(DATA TO PROCESS Opens)

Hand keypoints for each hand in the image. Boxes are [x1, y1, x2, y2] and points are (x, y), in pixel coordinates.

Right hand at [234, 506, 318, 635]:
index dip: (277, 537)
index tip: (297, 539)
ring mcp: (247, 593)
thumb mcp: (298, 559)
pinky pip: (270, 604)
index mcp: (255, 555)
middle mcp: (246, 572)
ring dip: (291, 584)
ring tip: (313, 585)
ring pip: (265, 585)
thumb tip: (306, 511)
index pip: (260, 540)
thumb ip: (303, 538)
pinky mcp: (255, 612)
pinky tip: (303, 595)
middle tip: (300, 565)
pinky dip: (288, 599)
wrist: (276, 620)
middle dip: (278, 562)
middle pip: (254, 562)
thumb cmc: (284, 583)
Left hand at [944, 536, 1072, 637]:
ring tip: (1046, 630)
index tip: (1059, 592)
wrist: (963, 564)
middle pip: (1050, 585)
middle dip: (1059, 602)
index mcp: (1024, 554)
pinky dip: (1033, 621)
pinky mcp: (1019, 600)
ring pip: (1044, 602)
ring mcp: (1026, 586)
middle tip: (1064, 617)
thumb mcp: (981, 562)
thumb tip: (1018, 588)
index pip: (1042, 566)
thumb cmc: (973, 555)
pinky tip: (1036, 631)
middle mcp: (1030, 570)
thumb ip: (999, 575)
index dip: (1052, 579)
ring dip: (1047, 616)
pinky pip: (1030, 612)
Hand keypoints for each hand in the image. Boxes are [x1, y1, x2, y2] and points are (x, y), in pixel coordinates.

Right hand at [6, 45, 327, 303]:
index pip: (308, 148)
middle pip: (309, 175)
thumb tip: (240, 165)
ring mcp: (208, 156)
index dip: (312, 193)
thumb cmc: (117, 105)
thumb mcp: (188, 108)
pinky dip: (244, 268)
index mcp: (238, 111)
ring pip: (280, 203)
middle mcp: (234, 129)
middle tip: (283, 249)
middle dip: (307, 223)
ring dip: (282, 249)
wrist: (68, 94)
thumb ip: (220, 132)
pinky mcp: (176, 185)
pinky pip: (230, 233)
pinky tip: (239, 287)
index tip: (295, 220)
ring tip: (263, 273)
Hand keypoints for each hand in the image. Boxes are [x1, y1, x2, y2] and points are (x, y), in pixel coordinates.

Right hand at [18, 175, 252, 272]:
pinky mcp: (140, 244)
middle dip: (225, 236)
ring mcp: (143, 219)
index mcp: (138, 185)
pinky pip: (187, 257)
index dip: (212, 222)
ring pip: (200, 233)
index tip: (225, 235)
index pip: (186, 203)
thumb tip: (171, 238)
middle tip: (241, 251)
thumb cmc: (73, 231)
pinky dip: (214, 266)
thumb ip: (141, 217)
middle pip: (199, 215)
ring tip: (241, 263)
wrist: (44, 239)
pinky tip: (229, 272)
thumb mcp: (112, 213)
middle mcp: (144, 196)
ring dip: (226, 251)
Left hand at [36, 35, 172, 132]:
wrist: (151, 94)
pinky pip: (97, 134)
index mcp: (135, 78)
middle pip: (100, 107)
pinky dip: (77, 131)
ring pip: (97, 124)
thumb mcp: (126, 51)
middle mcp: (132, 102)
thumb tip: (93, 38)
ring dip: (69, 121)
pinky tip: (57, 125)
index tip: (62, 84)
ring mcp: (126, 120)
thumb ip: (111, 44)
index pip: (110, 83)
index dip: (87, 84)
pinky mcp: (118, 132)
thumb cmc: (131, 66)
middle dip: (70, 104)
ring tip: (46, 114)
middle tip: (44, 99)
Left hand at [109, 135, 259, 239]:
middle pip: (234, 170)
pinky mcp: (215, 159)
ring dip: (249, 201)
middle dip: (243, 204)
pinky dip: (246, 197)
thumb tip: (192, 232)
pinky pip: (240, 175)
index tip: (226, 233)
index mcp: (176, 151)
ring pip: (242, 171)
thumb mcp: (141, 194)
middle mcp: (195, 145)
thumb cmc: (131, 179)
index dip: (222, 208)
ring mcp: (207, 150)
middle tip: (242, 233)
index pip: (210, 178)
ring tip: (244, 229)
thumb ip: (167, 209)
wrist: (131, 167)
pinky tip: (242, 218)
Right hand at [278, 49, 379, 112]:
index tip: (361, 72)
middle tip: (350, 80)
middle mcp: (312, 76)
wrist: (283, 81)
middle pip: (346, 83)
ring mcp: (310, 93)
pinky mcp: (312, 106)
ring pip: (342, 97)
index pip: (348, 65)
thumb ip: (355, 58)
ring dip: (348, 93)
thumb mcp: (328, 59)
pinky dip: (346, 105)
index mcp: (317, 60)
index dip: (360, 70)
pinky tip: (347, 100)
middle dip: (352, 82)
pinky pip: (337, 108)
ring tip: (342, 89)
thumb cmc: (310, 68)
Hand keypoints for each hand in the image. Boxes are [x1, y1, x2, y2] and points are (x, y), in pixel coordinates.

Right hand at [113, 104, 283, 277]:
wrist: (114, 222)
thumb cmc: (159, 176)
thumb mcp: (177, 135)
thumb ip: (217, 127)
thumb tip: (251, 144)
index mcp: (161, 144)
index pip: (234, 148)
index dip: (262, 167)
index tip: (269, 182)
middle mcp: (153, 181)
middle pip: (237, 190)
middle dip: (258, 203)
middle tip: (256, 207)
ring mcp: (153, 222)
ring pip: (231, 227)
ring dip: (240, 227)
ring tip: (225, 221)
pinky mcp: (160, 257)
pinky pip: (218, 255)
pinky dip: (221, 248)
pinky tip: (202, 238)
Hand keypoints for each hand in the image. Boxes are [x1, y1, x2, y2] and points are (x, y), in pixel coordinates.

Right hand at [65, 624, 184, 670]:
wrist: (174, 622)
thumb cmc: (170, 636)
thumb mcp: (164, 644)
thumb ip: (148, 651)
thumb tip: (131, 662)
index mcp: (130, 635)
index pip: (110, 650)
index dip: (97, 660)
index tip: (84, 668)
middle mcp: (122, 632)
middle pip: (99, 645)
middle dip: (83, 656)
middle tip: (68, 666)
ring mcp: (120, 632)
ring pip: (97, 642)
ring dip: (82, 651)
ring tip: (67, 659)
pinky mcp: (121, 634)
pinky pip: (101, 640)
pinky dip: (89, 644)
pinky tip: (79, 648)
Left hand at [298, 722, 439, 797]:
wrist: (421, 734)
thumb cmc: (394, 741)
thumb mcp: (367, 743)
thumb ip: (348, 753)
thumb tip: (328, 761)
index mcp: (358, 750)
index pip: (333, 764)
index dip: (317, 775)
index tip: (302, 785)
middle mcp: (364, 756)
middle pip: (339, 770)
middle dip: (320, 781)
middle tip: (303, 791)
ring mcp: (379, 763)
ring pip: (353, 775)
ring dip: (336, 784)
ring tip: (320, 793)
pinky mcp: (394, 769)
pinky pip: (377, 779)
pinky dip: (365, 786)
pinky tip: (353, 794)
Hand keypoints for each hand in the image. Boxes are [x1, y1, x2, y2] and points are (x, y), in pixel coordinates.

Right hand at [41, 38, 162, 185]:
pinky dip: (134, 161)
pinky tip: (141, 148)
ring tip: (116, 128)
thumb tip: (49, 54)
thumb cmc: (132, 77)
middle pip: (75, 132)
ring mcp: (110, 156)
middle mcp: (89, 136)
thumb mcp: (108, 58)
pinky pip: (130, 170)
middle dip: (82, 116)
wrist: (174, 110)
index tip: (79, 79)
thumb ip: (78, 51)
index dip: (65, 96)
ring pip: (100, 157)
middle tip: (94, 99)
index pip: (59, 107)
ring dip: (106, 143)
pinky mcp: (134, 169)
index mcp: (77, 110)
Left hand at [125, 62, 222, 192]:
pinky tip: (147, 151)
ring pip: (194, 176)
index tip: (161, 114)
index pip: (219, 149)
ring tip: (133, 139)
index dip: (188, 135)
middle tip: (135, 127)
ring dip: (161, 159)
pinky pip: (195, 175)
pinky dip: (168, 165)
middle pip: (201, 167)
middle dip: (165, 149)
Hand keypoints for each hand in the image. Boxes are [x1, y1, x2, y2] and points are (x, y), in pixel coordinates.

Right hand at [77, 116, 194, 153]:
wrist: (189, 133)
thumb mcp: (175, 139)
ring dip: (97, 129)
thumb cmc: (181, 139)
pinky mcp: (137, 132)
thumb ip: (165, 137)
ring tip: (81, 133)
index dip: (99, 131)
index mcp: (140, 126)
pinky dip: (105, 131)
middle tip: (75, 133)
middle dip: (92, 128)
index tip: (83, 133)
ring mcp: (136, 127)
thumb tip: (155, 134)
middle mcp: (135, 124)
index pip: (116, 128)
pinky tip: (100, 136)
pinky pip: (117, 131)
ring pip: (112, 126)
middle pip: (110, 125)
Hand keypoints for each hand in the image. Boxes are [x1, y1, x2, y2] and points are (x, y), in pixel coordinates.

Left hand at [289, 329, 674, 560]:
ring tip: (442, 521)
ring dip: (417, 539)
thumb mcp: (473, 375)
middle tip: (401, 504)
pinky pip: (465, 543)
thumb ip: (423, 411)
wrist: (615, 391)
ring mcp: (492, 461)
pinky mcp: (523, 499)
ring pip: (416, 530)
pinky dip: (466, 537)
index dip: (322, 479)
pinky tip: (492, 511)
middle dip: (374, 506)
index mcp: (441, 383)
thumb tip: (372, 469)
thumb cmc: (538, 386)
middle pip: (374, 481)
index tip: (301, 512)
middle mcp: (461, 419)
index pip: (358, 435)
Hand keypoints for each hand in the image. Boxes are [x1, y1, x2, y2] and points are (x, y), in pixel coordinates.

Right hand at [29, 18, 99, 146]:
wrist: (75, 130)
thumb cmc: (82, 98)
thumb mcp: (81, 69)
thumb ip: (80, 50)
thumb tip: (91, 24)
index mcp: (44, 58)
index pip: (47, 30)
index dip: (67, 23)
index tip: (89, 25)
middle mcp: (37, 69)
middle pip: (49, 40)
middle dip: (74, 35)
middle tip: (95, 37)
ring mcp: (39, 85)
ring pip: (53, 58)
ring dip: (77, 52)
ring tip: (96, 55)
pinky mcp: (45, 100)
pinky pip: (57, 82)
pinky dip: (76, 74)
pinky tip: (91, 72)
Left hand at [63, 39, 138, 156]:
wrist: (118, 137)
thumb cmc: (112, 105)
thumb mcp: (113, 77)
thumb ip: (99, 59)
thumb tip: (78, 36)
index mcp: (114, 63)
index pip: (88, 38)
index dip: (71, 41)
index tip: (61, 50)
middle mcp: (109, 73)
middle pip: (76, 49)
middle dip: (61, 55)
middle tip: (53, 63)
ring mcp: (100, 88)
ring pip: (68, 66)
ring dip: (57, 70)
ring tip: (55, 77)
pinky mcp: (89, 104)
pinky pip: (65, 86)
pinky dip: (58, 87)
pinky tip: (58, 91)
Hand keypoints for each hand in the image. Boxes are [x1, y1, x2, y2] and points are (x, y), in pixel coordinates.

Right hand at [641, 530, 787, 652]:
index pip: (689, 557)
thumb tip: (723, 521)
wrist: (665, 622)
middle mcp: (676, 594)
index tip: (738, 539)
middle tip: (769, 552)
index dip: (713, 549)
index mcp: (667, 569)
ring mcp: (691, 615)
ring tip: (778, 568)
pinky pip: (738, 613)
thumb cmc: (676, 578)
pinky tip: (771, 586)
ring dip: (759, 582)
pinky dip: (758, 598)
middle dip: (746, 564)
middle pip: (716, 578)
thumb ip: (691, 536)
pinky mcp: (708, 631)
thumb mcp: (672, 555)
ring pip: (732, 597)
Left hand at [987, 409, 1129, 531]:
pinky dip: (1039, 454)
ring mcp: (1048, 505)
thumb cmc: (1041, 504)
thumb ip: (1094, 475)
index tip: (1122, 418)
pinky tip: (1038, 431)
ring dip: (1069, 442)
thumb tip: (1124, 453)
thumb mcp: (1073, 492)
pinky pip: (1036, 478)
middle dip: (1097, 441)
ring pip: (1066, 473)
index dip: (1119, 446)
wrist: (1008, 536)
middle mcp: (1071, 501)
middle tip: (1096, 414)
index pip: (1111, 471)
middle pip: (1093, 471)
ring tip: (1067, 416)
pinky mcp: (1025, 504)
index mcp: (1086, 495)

(DATA TO PROCESS Closes)

» **WHAT THE TASK ASKS**
In the listing, return each line containing the string "Left".

» **EXERCISE OUTPUT**
Left hand at [944, 536, 1072, 637]:
Left hand at [36, 35, 172, 132]:
Left hand at [109, 135, 259, 239]:
Left hand at [298, 722, 439, 797]:
Left hand at [125, 62, 222, 192]:
Left hand at [289, 329, 674, 560]:
Left hand at [63, 39, 138, 156]:
Left hand at [987, 409, 1129, 531]:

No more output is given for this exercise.